▸ DATASET CONTENT:

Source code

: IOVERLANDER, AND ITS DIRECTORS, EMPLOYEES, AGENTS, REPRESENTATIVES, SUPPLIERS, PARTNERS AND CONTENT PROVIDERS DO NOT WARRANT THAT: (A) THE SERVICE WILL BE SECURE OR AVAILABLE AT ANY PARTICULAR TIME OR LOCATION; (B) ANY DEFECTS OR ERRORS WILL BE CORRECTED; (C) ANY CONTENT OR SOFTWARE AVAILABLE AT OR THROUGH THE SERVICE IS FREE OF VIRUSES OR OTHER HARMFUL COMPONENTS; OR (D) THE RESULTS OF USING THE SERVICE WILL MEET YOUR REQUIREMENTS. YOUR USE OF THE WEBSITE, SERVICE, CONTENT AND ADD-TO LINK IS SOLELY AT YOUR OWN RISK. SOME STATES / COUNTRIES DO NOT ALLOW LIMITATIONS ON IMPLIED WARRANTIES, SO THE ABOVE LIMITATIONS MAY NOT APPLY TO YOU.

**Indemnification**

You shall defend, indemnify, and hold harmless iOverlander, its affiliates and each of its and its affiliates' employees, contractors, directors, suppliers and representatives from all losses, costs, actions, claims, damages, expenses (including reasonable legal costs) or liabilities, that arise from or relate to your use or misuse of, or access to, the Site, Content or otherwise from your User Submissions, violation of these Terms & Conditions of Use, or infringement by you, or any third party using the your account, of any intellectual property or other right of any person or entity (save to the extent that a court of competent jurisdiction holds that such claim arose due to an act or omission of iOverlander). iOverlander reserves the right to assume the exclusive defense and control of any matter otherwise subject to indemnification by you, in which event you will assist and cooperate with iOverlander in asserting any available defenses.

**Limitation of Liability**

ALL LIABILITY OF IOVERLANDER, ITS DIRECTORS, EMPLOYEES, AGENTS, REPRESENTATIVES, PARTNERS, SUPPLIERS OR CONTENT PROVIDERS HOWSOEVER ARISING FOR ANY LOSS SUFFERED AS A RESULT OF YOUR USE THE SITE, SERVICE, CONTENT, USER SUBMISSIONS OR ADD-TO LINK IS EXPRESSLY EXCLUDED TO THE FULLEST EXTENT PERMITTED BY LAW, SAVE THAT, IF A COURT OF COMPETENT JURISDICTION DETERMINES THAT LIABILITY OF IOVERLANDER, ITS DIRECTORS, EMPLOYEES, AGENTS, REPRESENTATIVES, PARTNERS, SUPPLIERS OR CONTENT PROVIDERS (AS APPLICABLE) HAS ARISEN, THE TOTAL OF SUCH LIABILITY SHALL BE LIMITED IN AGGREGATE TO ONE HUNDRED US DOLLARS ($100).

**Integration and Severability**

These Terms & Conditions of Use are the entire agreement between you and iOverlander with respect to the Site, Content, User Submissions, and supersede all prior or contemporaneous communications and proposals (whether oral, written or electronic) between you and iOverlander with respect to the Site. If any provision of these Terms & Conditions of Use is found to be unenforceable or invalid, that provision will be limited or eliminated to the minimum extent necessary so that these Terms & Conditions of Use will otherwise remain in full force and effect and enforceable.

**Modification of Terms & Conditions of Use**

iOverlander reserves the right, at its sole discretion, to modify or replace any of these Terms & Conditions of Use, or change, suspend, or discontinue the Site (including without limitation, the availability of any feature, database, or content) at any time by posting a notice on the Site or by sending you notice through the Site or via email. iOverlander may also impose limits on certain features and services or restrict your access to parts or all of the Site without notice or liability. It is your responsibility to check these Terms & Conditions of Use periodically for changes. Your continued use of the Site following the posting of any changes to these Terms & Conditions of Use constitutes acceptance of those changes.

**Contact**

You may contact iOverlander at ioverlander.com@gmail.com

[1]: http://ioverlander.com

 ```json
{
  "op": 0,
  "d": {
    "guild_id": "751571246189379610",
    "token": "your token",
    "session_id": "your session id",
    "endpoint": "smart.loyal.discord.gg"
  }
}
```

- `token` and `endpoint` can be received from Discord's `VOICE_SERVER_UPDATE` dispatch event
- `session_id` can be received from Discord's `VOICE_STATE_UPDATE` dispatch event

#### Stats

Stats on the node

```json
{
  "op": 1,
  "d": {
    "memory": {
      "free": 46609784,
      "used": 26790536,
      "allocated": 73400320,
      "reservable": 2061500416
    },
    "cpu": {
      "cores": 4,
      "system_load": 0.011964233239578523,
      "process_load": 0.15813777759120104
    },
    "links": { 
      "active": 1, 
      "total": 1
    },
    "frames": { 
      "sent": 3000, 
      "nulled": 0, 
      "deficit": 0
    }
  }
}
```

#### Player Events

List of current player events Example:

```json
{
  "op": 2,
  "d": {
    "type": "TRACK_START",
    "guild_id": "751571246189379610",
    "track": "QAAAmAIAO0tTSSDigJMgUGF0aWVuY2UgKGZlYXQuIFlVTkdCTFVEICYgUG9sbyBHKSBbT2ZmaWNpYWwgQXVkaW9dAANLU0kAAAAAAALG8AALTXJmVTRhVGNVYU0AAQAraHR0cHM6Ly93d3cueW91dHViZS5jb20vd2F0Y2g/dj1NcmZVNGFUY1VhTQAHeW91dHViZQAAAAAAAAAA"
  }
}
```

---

▸ PROBLEM DETAILS: Reproduce the entries exactly as they appear.

▸ YOUR RESPONSE:
Source code

: IOVERLANDER, AND ITS DIRECTORS, EMPLOYEES, AGENTS, REPRESENTATIVES, SUPPLIERS, PARTNERS AND CONTENT PROVIDERS DO NOT WARRANT THAT: (A) THE SERVICE WILL BE SECURE OR AVAILABLE AT ANY PARTICULAR TIME OR LOCATION; (B) ANY DEFECTS OR ERRORS WILL BE CORRECTED; (C) ANY CONTENT OR SOFTWARE AVAILABLE AT OR THROUGH THE SERVICE IS FREE OF VIRUSES OR OTHER HARMFUL COMPONENTS; OR (D) THE RESULTS OF USING THE SERVICE WILL MEET YOUR REQUIREMENTS. YOUR USE OF THE WEBSITE, SERVICE, CONTENT AND ADD-TO LINK IS SOLELY AT YOUR OWN RISK. SOME STATES / COUNTRIES DO NOT ALLOW LIMITATIONS ON IMPLIED WARRANTIES, SO THE ABOVE LIMITATIONS MAY NOT APPLY TO YOU.

**Indemnification**

You shall defend, indemnify, and hold harmless iOverlander, its affiliates and each of its and its affiliates' employees, contractors, directors, suppliers and representatives from all losses, costs, actions, claims, damages, expenses (including reasonable legal costs) or liabilities, that arise from or relate to your use or misuse of, or access to, the Site, Content or otherwise from your User Submissions, violation of these Terms & Conditions of Use, or infringement by you, or any third party using the your account, of any intellectual property or other right of any person or entity (save to the extent that a court of competent jurisdiction holds that such claim arose due to an act or omission of iOverlander). iOverlander reserves the right to assume the exclusive defense and control of any matter otherwise subject to indemnification by you, in which event you will assist and cooperate with iOverlander in asserting any available defenses.

**Limitation of Liability**

ALL LIABILITY OF IOVERLANDER, ITS DIRECTORS, EMPLOYEES, AGENTS, REPRESENTATIVES, PARTNERS, SUPPLIERS OR CONTENT PROVIDERS HOWSOEVER ARISING FOR ANY LOSS SUFFERED AS A RESULT OF YOUR USE THE SITE, SERVICE, CONTENT, USER SUBMISSIONS OR ADD-TO LINK IS EXPRESSLY EXCLUDED TO THE FULLEST EXTENT PERMITTED BY LAW, SAVE THAT, IF A COURT OF COMPETENT JURISDICTION DETERMINES THAT LIABILITY OF IOVERLANDER, ITS DIRECTORS, EMPLOYEES, AGENTS, REPRESENTATIVES, PARTNERS, SUPPLIERS OR CONTENT PROVIDERS (AS APPLICABLE) HAS ARISEN, THE TOTAL OF SUCH LIABILITY SHALL BE LIMITED IN AGGREGATE TO ONE HUNDRED US DOLLARS ($100).

**Integration and Severability**

These Terms & Conditions of Use are the entire agreement between you and iOverlander with respect to the Site, Content, User Submissions, and supersede all prior or contemporaneous communications and proposals (whether oral, written or electronic) between you and iOverlander with respect to the Site. If any provision of these Terms & Conditions of Use is found to be unenforceable or invalid, that provision will be limited or eliminated to the minimum extent necessary so that these Terms & Conditions of Use will otherwise remain in full force and effect and enforceable.

**Modification of Terms & Conditions of Use**

iOverlander reserves the right, at its sole discretion, to modify or replace any of these Terms & Conditions of Use, or change, suspend, or discontinue the Site (including without limitation, the availability of any feature, database, or content) at any time by posting a notice on the Site or by sending you notice through the Site or via email. iOverlander may also impose limits on certain features and services or restrict your access to parts or all of the Site without notice or liability. It is your responsibility to check these Terms & Conditions of Use periodically for changes. Your continued use of the Site following the posting of any changes to these Terms & Conditions of Use constitutes acceptance of those changes.

**Contact**

You may contact iOverlander at ioverlander.com@gmail.com

[1]: http://ioverlander.com

 ```json
{
  "op": 0,
  "d": {
    "guild_id": "751571246189379610",
    "token": "your token",
    "session_id": "your session id",
    "endpoint": "smart.loyal.discord.gg"
  }
}
```

- `token` and `endpoint` can be received from Discord's `VOICE_SERVER_UPDATE` dispatch event
- `session_id` can be received from Discord's `VOICE_STATE_UPDATE` dispatch event

#### Stats

Stats on the node

```json
{
  "op": 1,
  "d": {
    "memory": {
      "free": 46609784,
      "used": 26790536,
      "allocated": 73400320,
      "reservable": 2061500416
    },
    "cpu": {
      "cores": 4,
      "system_load": 0.011964233239578523,
      "process_load": 0.15813777759120104
    },
    "links": { 
      "active": 1, 
      "total": 1
    },
    "frames": { 
      "sent": 3000, 
      "nulled": 0, 
      "deficit": 0
    }
  }
}
```

#### Player Events

List of current player events Example:

```json
{
  "op": 2,
  "d": {
    "type": "TRACK_START",
    "guild_id": "751571246189379610",
    "track": "QAAAmAIAO0tTSSDigJMgUGF0aWVuY2UgKGZlYXQuIFlVTkdCTFVEICYgUG9sbyBHKSBbT2ZmaWNpYWwgQXVkaW9dAANLU0kAAAAAAALG8AALTXJmVTRhVGNVYU0AAQAraHR0cHM6Ly93d3cueW91dHViZS5jb20vd2F0Y2g/dj1NcmZVNGFUY1VhTQAHeW91dHViZQAAAAAAAAAA"
  }
}
```

---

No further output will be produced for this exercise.